Roadside callers often cannot provide a clean street address.

The location record can keep mile marker, ramp number, exit name, cross street, GPS pin, highway direction, shoulder side, lane direction, business landmark, apartment building, garage level, parking row, school name, gas station, rural route, county road, bridge, tunnel, or rest-area marker. It can also note uncertainty, such as "past the second light" or "behind the warehouse," instead of forcing the caller into a precise but wrong address.

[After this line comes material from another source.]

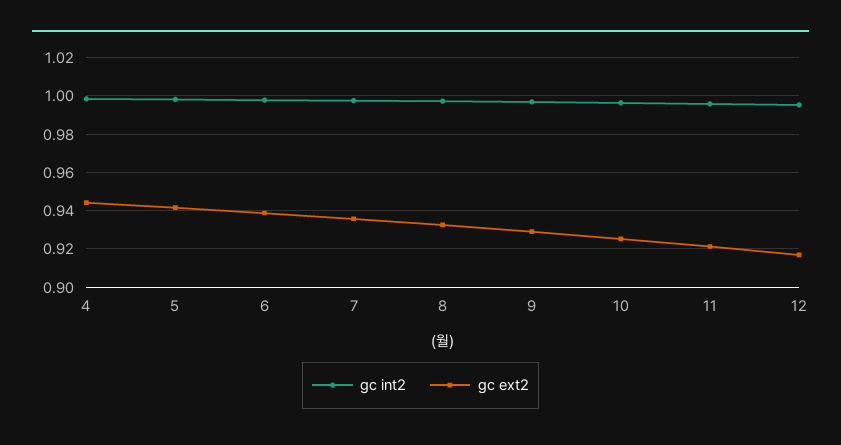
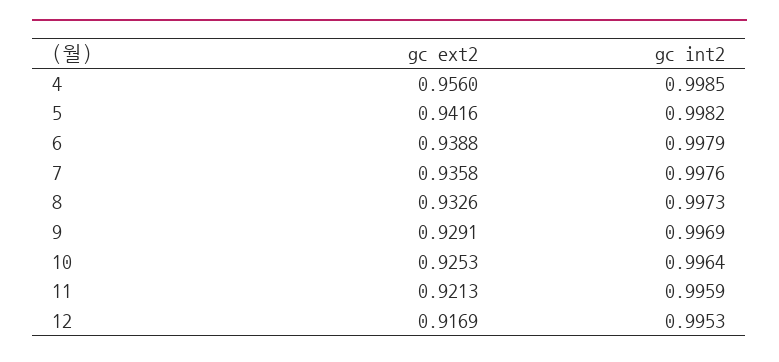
gc ext2, 4: 0.945 -> 0.956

That makes this page about findability. The dispatch handoff page can then handle vehicle, service type, destination, payment, and driver instructions.

#Where TensorCall fits

TensorCall fits towing companies that want call answering, location capture, request classification, text follow-up, routing, summaries, and human handoff.

For roadside calls, TensorCall should be configured around dispatch rules: what to ask, what to avoid, what to escalate, and what details dispatch needs before calling back or responding.

#The bottom line

Roadside location capture is one of the most important parts of towing call answering.

AI can help collect pickup details, landmarks, destination context, and vehicle information before staff respond. It should not make dispatch promises or safety judgments.

For towing companies losing time to incomplete location notes, this workflow can make call capture more useful.